- [Exercise instructions]: Where a line of the material contains the string "Curren", copy that line.
(Exercise input Opens)
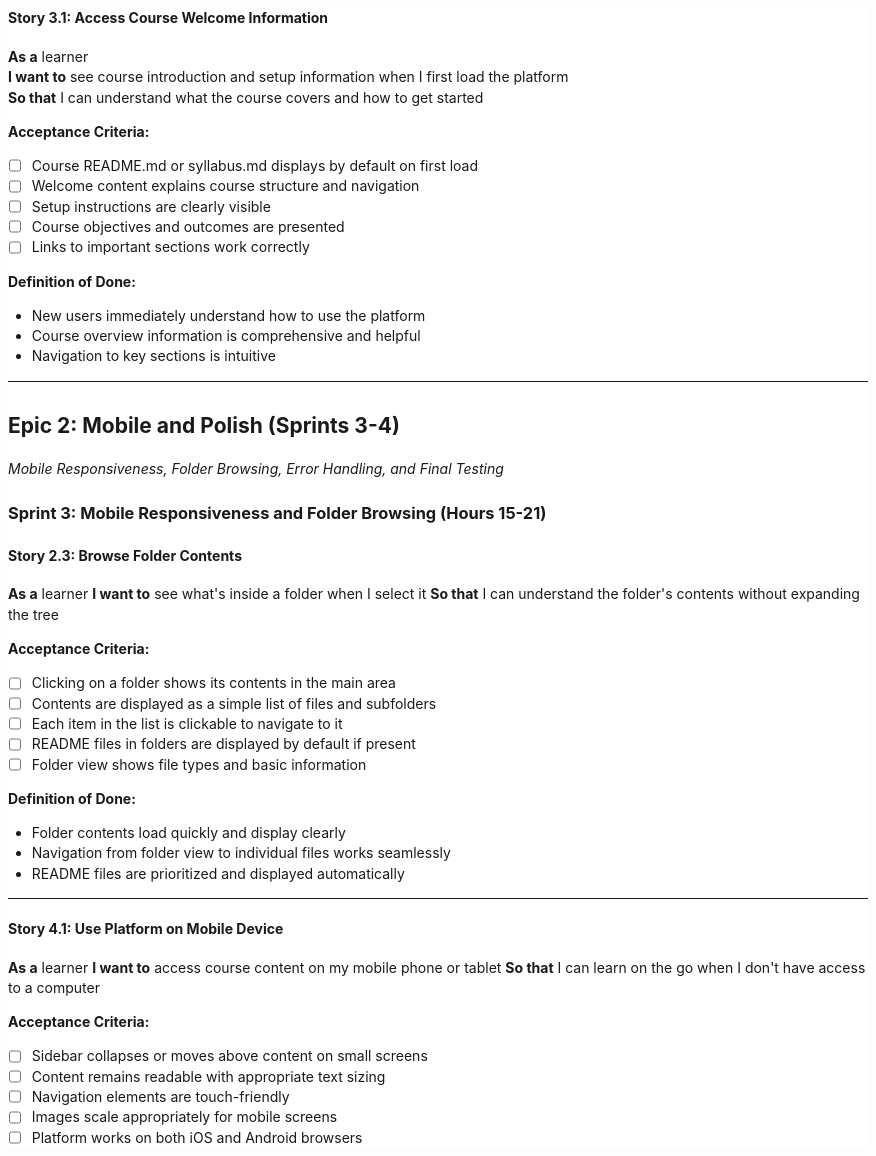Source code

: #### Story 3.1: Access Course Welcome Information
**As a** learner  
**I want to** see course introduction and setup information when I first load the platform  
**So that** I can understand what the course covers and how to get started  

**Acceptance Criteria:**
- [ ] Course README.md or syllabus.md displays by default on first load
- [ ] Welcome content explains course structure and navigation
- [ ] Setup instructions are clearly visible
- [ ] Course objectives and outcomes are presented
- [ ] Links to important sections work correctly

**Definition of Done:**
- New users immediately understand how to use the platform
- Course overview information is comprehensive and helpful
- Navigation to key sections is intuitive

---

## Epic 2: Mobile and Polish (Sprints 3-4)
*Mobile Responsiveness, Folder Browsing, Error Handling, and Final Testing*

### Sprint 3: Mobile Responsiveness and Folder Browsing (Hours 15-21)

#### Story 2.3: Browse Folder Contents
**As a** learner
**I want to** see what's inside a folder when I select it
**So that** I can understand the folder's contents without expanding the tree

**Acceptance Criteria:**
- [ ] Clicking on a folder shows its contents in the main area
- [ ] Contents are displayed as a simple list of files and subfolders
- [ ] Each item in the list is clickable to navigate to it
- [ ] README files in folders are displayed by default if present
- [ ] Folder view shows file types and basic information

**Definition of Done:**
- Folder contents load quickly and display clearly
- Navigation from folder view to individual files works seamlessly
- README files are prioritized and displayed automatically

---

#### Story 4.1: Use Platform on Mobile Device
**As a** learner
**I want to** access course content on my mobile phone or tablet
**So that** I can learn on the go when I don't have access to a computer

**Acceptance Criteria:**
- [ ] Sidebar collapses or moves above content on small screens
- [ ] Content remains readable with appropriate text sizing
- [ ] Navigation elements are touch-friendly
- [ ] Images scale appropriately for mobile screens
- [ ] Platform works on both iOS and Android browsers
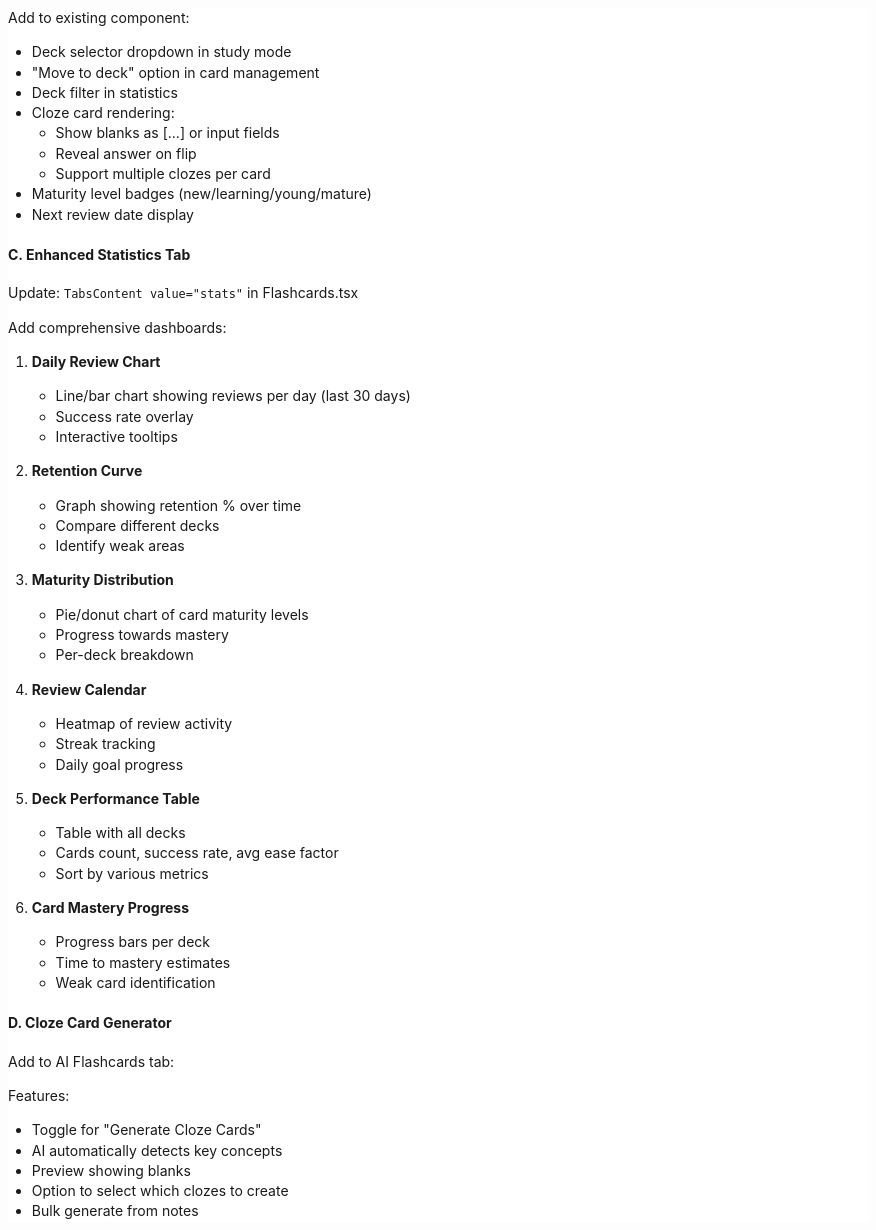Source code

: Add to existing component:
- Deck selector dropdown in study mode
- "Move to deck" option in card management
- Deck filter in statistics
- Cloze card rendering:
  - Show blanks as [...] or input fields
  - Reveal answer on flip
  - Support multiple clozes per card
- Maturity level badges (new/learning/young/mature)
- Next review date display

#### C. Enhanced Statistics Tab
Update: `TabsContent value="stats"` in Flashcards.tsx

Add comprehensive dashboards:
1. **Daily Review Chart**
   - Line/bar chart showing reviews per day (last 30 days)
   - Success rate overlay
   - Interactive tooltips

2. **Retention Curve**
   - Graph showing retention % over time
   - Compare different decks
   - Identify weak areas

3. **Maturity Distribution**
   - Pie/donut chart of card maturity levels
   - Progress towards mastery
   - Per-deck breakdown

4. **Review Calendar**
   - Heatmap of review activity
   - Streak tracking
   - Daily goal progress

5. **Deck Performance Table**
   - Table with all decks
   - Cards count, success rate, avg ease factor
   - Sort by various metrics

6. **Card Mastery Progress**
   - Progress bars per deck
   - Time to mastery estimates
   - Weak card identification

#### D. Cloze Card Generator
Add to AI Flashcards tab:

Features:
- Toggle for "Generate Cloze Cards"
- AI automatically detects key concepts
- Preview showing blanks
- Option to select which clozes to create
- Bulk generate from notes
(Exercise input Closes)
(Exercise input Opens)
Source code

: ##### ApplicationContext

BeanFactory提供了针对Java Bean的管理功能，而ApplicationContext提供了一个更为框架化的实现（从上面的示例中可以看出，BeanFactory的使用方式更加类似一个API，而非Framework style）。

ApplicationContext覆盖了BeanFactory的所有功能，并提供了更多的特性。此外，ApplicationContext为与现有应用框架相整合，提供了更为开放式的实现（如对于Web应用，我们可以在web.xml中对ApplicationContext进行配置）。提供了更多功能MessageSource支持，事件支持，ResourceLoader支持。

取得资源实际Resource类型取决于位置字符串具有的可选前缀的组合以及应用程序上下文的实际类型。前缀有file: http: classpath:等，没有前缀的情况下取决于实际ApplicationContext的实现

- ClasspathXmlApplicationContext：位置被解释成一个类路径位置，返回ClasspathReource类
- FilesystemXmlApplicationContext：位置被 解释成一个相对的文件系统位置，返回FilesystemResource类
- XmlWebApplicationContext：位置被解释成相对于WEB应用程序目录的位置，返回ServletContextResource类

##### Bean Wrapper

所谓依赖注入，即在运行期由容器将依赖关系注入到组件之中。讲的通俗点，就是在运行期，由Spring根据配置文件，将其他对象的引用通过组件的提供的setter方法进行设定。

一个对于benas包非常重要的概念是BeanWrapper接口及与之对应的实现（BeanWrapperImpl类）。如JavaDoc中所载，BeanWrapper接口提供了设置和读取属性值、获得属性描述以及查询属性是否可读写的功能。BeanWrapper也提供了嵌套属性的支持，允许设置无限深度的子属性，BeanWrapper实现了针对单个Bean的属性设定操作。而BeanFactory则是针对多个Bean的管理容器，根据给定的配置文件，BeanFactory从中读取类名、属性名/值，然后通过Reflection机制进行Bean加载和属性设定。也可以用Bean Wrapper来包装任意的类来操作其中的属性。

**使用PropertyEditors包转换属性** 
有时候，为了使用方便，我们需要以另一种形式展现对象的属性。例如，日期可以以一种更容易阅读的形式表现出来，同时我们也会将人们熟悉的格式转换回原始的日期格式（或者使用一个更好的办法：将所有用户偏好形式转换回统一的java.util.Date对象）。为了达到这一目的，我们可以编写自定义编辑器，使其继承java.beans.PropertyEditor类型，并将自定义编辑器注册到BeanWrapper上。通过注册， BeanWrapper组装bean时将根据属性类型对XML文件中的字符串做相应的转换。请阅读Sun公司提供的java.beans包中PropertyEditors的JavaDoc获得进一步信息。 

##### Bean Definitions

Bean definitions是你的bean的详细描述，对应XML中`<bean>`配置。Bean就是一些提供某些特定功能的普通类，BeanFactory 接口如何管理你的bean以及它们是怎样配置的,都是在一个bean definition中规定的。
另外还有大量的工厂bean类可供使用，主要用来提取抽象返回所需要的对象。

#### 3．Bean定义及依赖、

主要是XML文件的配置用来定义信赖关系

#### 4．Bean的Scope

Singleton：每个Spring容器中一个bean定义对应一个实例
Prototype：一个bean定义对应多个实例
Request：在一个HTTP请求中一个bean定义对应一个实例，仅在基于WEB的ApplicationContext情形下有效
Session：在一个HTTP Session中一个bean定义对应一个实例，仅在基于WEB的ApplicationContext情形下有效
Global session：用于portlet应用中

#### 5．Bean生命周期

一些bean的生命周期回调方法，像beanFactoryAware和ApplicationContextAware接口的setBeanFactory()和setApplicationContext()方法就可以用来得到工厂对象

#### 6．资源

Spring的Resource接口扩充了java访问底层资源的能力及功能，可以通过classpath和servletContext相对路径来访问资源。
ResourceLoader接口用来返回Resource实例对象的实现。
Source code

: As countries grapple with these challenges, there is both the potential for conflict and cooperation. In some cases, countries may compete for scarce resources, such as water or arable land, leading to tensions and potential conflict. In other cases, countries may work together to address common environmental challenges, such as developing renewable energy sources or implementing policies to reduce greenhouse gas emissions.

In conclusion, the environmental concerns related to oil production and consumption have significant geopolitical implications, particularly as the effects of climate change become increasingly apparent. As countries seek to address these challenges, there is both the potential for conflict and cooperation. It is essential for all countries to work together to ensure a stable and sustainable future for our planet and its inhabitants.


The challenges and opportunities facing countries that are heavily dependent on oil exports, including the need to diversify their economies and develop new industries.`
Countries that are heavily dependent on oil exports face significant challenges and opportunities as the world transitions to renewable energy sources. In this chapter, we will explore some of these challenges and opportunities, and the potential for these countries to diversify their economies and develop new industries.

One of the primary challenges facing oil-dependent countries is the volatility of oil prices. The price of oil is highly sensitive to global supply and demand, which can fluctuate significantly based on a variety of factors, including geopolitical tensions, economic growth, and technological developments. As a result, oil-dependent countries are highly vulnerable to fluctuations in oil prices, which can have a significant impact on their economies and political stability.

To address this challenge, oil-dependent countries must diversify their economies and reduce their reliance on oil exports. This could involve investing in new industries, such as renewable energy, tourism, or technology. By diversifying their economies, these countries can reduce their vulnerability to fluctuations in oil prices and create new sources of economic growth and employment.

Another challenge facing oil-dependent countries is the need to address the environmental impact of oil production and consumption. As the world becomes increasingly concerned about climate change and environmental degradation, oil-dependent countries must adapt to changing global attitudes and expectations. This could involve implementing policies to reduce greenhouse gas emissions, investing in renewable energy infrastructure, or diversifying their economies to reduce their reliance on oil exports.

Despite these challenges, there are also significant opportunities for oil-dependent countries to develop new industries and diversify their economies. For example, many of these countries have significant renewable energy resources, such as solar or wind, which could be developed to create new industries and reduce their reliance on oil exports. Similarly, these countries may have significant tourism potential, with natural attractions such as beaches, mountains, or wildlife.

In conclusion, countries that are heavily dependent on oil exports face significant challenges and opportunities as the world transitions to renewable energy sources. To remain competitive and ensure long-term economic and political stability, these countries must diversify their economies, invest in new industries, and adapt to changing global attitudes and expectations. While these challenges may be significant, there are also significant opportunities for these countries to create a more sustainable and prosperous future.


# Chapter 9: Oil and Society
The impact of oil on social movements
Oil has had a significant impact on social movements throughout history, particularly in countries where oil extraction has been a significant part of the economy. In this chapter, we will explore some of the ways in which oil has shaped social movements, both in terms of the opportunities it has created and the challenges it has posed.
(Exercise input Closes)
(Exercise input Opens)
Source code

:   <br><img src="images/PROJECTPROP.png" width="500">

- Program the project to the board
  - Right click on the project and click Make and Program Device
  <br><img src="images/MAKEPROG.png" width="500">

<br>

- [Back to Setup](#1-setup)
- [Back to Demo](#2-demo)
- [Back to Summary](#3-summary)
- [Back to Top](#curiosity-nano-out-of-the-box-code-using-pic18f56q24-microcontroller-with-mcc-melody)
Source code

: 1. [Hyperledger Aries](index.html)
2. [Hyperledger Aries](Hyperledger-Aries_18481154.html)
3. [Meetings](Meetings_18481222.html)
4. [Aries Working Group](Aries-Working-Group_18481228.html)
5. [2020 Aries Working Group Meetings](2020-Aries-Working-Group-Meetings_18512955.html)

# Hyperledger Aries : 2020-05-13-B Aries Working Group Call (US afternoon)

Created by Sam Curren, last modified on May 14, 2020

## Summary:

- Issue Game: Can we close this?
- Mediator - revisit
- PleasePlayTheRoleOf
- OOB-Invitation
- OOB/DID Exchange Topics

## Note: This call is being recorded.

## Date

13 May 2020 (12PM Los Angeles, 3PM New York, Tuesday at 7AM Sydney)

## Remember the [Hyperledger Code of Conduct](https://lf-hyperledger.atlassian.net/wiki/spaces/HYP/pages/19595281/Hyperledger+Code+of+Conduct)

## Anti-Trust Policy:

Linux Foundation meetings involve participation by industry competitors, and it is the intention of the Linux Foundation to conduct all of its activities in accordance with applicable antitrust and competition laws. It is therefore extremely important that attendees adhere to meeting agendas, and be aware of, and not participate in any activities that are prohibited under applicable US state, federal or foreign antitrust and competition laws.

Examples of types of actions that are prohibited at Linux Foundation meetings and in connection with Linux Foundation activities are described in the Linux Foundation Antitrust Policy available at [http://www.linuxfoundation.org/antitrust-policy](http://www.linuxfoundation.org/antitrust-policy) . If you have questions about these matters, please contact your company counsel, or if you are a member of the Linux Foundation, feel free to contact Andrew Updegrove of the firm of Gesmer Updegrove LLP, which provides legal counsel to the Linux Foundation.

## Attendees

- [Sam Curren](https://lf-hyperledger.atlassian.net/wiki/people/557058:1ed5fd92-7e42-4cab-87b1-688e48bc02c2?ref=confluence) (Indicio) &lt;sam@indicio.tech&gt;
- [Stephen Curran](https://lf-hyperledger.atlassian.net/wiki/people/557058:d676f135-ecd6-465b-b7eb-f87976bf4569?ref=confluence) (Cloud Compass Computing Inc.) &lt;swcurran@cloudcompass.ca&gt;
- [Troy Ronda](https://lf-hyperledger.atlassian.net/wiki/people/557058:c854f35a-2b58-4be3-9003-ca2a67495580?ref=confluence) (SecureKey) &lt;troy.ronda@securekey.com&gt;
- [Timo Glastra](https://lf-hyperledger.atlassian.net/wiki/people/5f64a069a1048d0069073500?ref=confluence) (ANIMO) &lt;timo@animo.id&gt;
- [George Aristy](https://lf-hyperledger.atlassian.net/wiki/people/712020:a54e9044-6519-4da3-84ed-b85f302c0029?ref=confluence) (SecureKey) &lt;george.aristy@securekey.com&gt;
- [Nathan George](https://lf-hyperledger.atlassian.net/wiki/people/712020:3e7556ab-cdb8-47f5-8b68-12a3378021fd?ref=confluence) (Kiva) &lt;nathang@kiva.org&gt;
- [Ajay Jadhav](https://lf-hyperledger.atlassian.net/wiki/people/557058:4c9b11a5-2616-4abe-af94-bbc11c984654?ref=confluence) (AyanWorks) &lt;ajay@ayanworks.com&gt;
(Exercise input Closes)
- [Result for this exercise]:
Created by Sam Curren, last modified on May 14, 2020
- [Sam Curren](https://lf-hyperledger.atlassian.net/wiki/people/557058:1ed5fd92-7e42-4cab-87b1-688e48bc02c2?ref=confluence) (Indicio) &lt;sam@indicio.tech&gt;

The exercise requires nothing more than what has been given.